Supplied passage:

• • • • • • •

I’m writing this tip in my book now. I can’t get the thought of that perlite on that bumpy dirt road flying everywhere Out of my mind. So funny  It’s kinda like styrofoam right?  I don’t think I’ll use that because I don’t think that it ever actually goes away once you get rid of it although I do use a bit in my mix which can also be used in my vegetable garden when I’m done with it. I’m kinda green and try my best to stay away from single use plastics and this seems to kinda fit in that category. I do like the whole reservoir bucket thing tho and wonder could it be used with a different material then perlite.


----------



## ROSTERMAN (Jan 12, 2022)

SubmarineGirl said:


> I’m writing this tip in my book now. I can’t get the thought of that perlite on that bumpy dirt road flying everywhere Out of my mind. So funny  It’s kinda like styrofoam right?  I don’t think I’ll use that because I don’t think that it ever actually goes away once you get rid of it although I do use a bit in my mix which can also be used in my vegetable garden when I’m done with it. I’m kinda green and try my best to stay away from single use plastics and this seems to kinda fit in that category. I do like the whole reservoir bucket thing tho and wonder could it be used with a different material then perlite.


Its Great for the garden allow better drainage


----------



## pute (Jan 12, 2022)

I mix perlite with my ProMix. Promix comes with perlite but I still miss it about 25% perlite.  It helps drain the soil and keeps things dry. I have never had root rot. Don't leave home without it.


----------



## SubmarineGirl (Jan 12, 2022)

bigsur51 said:


> that aloe saved my arse from a really really bad sunburn…I heard it’s good to drink too
> 
> i just ordered a 100 rapid rooters for the spring…they do work for me and I’ve seen roots on some clones after 3-4 days , but it does depend a lot on what genetics one is using
> 
> ...


You use both Monterey Spinosad and Pyganic on your outdoor grow? They both look organic which I like but ok to use on plants not effecting buds?  Maybe they will taste a little like daisys? I would definitely need something as my vegetable garden is sometimes overtaken. My try this on my veggies too..


----------



## bigsur51 (Jan 12, 2022)

Yep , I use them both

the Spinosad I start very early in the season , when plants are about a foot tall..then I spray again about every 2-3 weeks right up to about 30 days before harvest

i only use the Pyganic if I see aphids or any other bad bug and I stop using it about 30 days from harvest , gives it time to off gas or wash off with the rain

with a 30 day cushion , I fell pretty safe about smoking the buds and have not noticed any funky tastes at all


----------



## ROSTERMAN (Jan 12, 2022)

bigsur51 said:


> Yep , I use them both
> 
> the Spinosad I start very early in the season , when plants are about a foot tall..then I spray again about every 2-3 weeks right up to about 30 days before harvest
> 
> ...


I was wondering what happened to you
Its all those pesticide glyphosates effecting ya Mind LOL


----------



## bigsur51 (Jan 12, 2022)

ROSTERMAN said:


> I was wondering what happened to you
> Its all those pesticide glyphosates effecting ya Mind LOL



i drank some cal-mag this morning and I feel better

i had a rough day yesterday…aaarrrgggg


----------



## SubmarineGirl (Jan 12, 2022)

bigsur51 said:


> Yep , I use them both
> 
> the Spinosad I start very early in the season , when plants are about a foot tall..then I spray again about every 2-3 weeks right up to about 30 days before harvest
> 
> ...


I’ll make sure to get some as the plant eaters are abundant here. I’ve only lived here for a bit over a year and am just getting use to it. I have outdoor square foot garden spaces and share my veggie yield with the  caterpillars  and rabbits I try to grow as organic as I can but did use some sevin on some of my veggies last year


----------

• • • • • • •

Dataset content:

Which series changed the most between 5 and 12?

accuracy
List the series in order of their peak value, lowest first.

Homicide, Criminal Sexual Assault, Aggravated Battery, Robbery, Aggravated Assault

• • • • • • •

Requirement 1: In the perlite thread, update the part that opens with the words containing "## pute (Jan" and closes with "home without it.", replacing "perlite" with "vermiculite".
Requirement 2: Check each statement against the perlite thread. Answer yes or no for each, and quote the words that decide it: (a) pute has had root rot. (b) bigsur51 stops using the Pyganic about 30 days from harvest. (c) SubmarineGirl has lived in the current place for more than five years.
Requirement 3: Turn the paragraph in the perlite thread that begins "I’ll make sure to get some" into a short list that keeps its main facts.

Task solution 1:
## pute (Jan 12, 2022)

I mix vermiculite with my ProMix. Promix comes with vermiculite but I still miss it about 25% vermiculite.  It helps drain the soil and keeps things dry. I have never had root rot. Don't leave home without it.

Task solution 2:
(a) No: "I have never had root rot."
(b) Yes: "I stop using it about 30 days from harvest"
(c) No: "I’ve only lived here for a bit over a year"

Task solution 3:
- Plans to get some, since plant eaters are abundant there.
- Has lived there a little over a year and is still getting used to it.
- Has outdoor square foot garden spaces and shares the vegetable yield with caterpillars and rabbits.
- Grows as organically as possible, but used some Sevin on some vegetables last year.